### WORK TO BE COMPLETED
The reply should contain every entry below exactly as written, with no images.

### SOURCE DATA

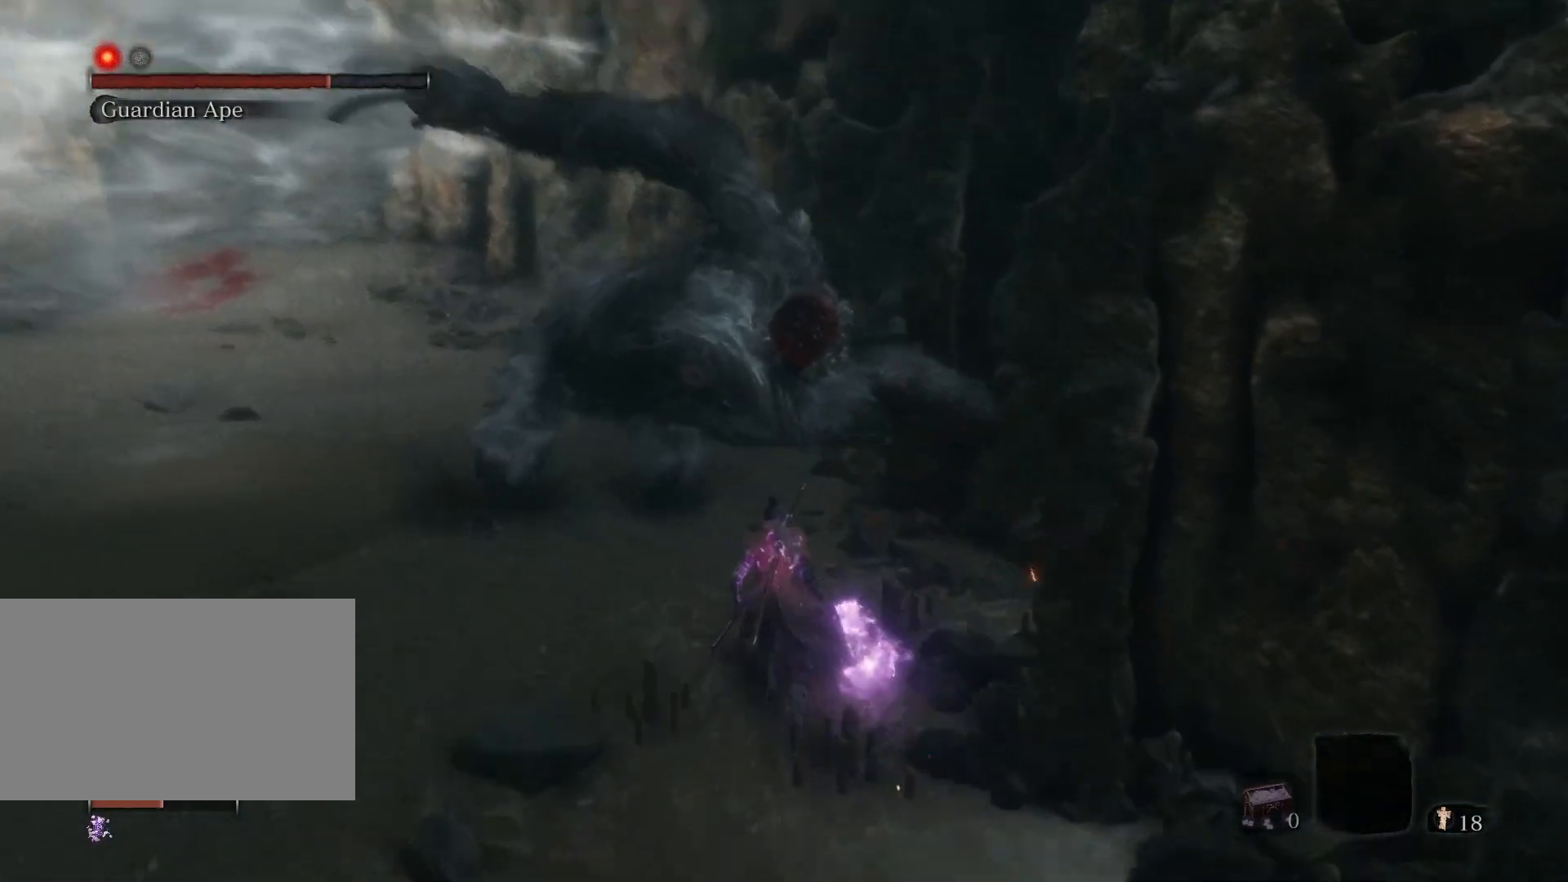
{"keys": ["s"], "mouse": [], "events": [[33, "a", "down"], [167, "w", "up"], [317, "s", "down"], [483, "a", "up"]]}
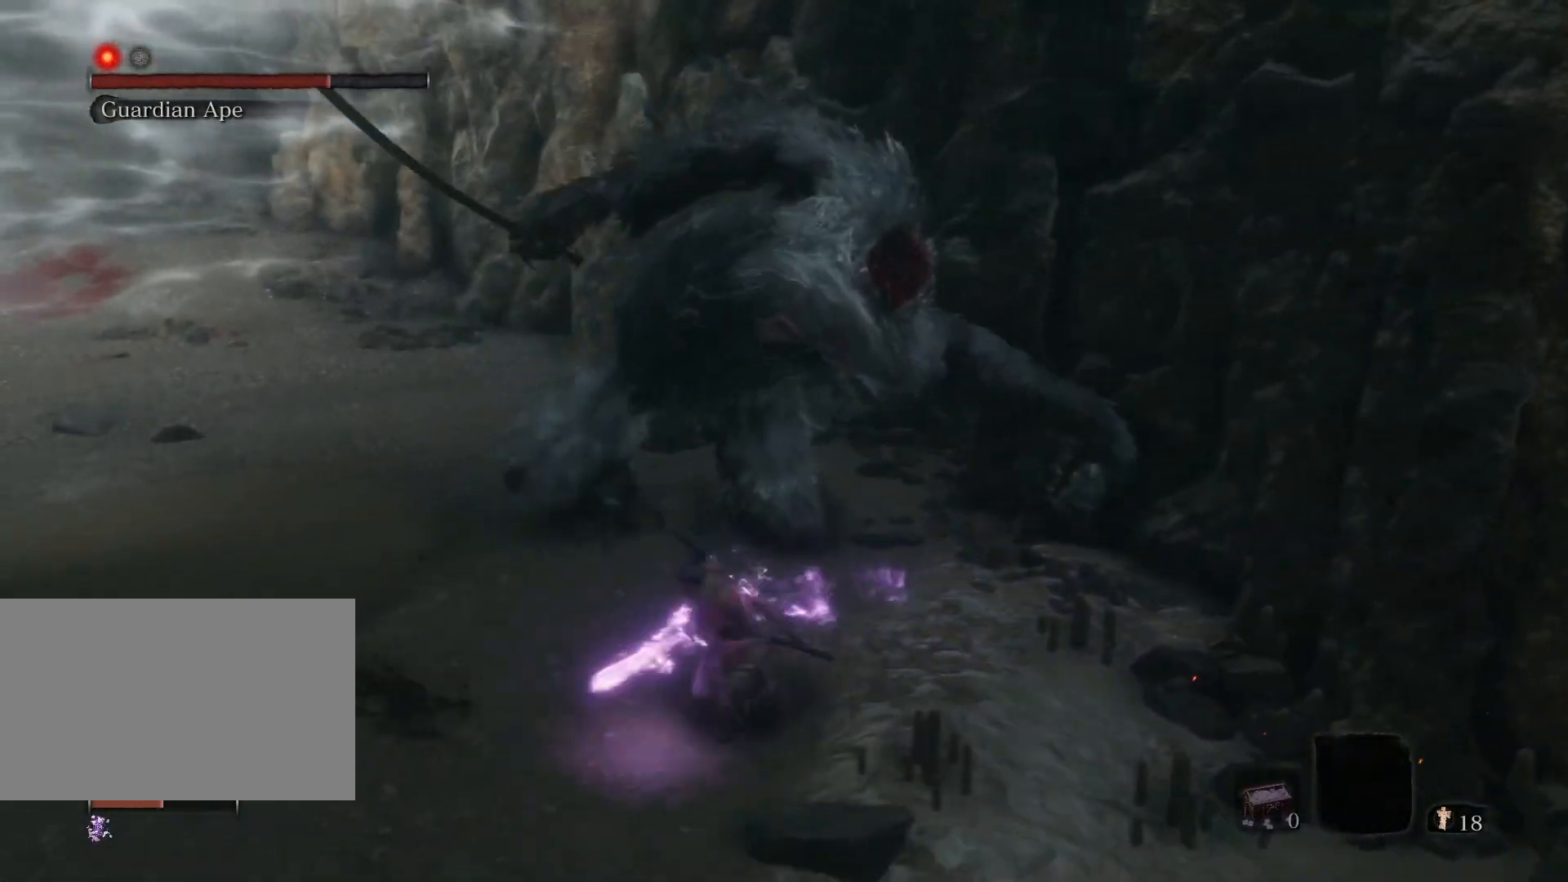
{"keys": ["s"], "mouse": [], "events": []}
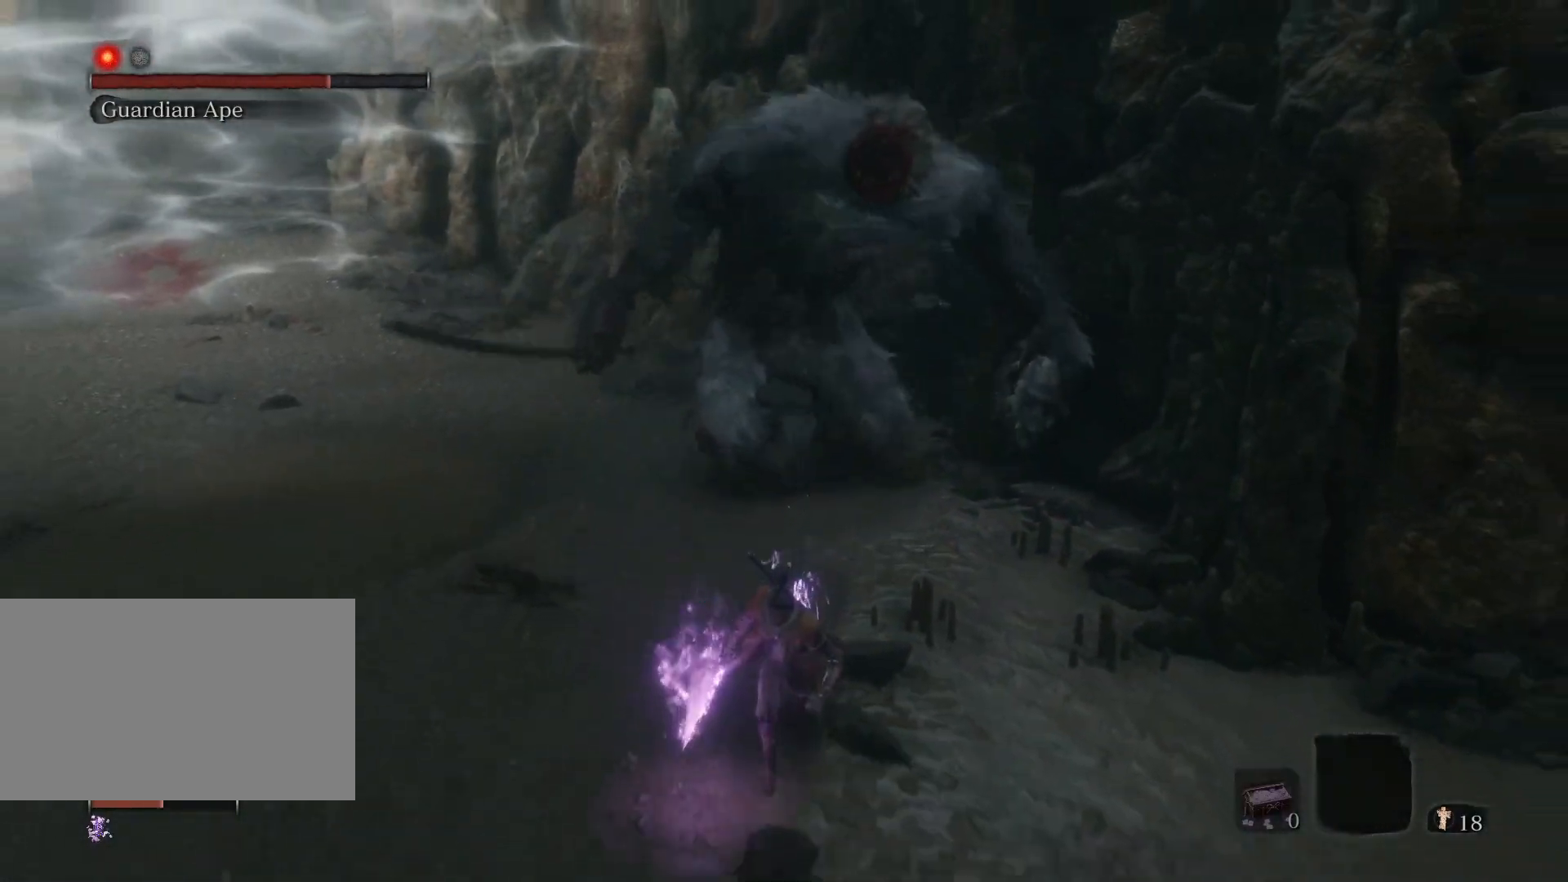
{"keys": ["s"], "mouse": [], "events": []}
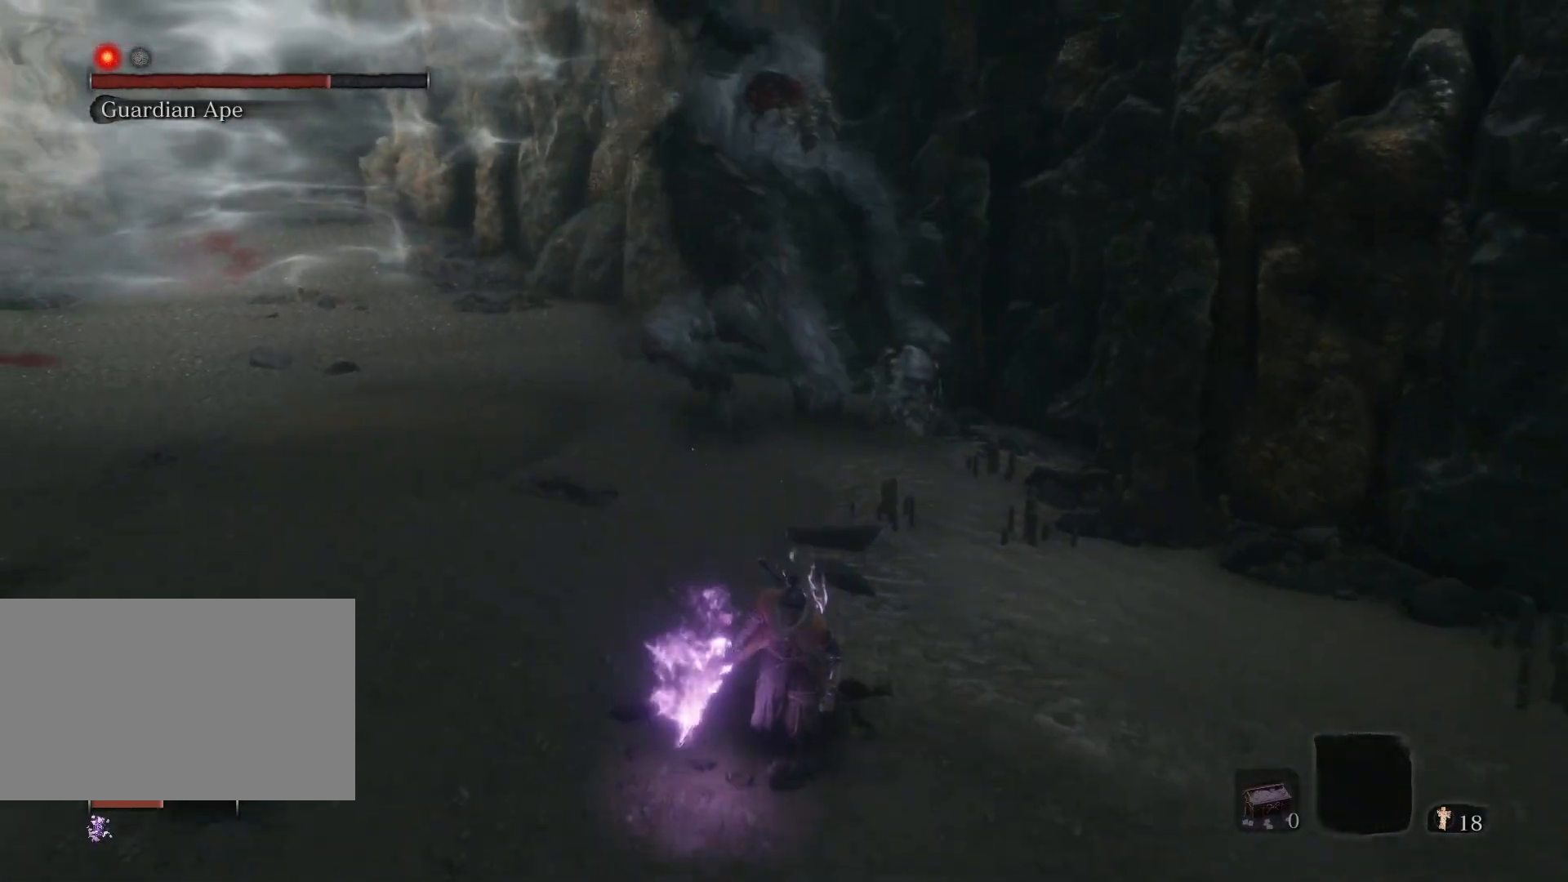
{"keys": ["a", "s"], "mouse": [], "events": [[350, "a", "down"]]}
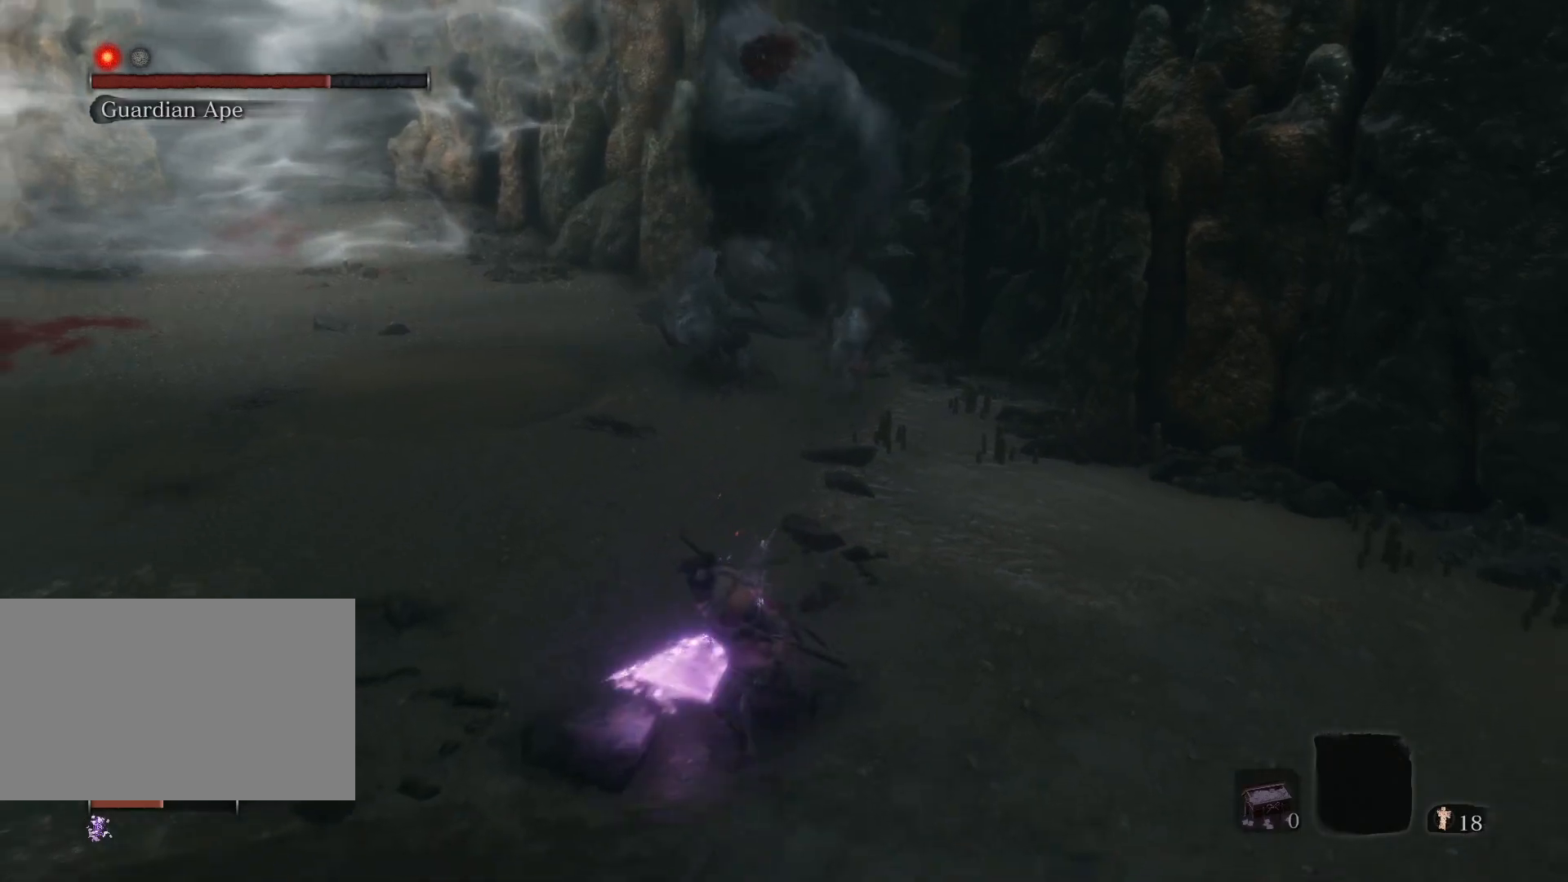
{"keys": ["s"], "mouse": [], "events": [[50, "a", "up"]]}
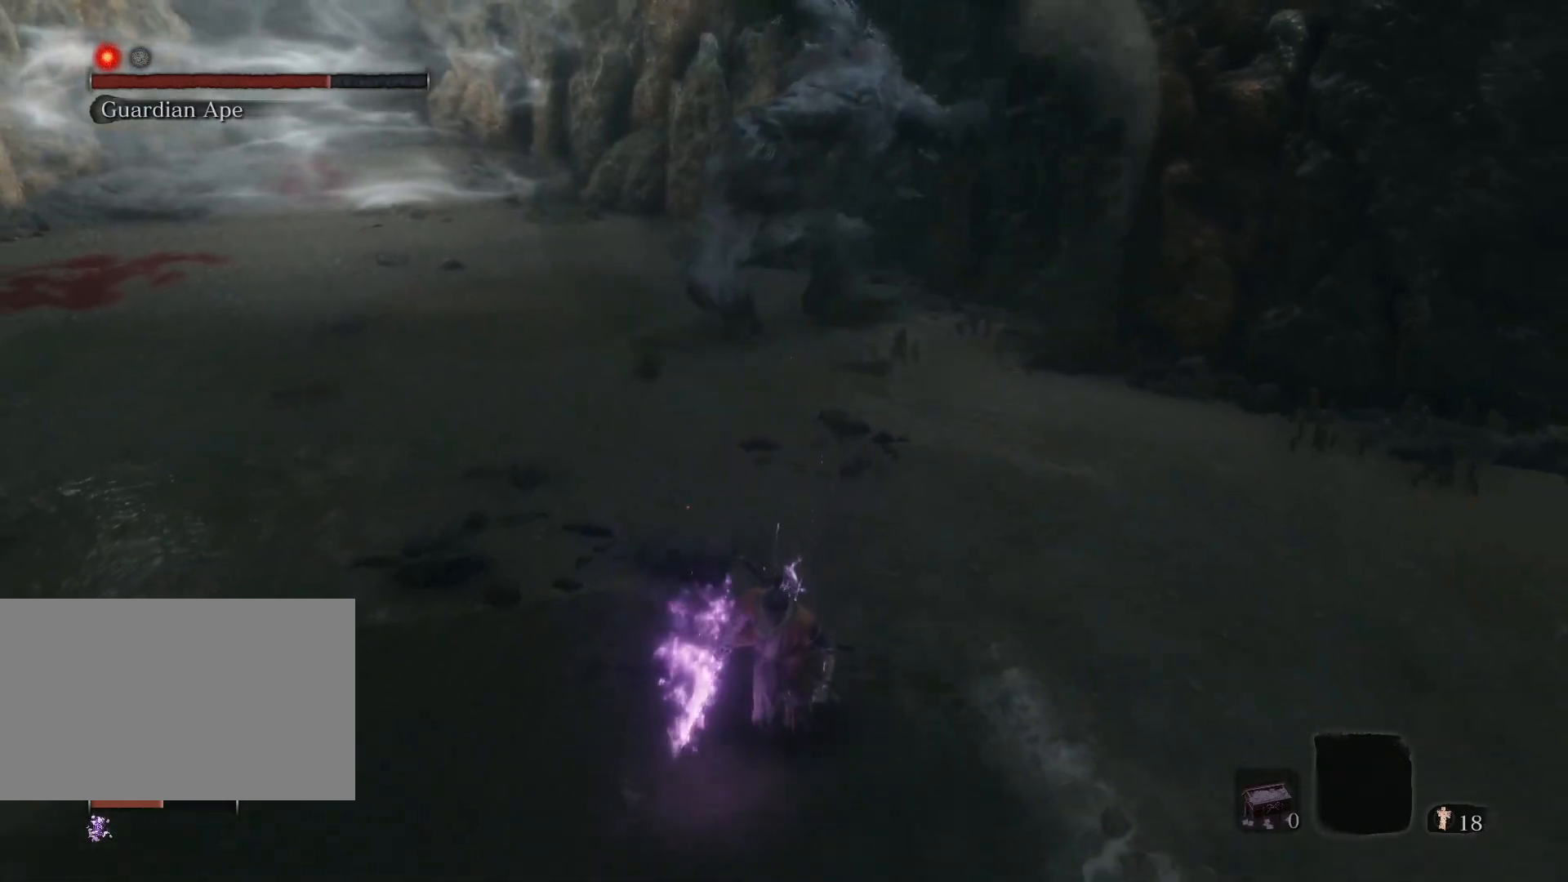
{"keys": ["s"], "mouse": [], "events": [[100, "s", "up"], [333, "s", "down"]]}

### SOLUTION FOR THIS TASK
{"keys": ["s"], "mouse": [], "events": [[33, "a", "down"], [167, "w", "up"], [317, "s", "down"], [483, "a", "up"]]}
{"keys": ["s"], "mouse": [], "events": []}
{"keys": ["s"], "mouse": [], "events": []}
{"keys": ["a", "s"], "mouse": [], "events": [[350, "a", "down"]]}
{"keys": ["s"], "mouse": [], "events": [[50, "a", "up"]]}
{"keys": ["s"], "mouse": [], "events": [[100, "s", "up"], [333, "s", "down"]]}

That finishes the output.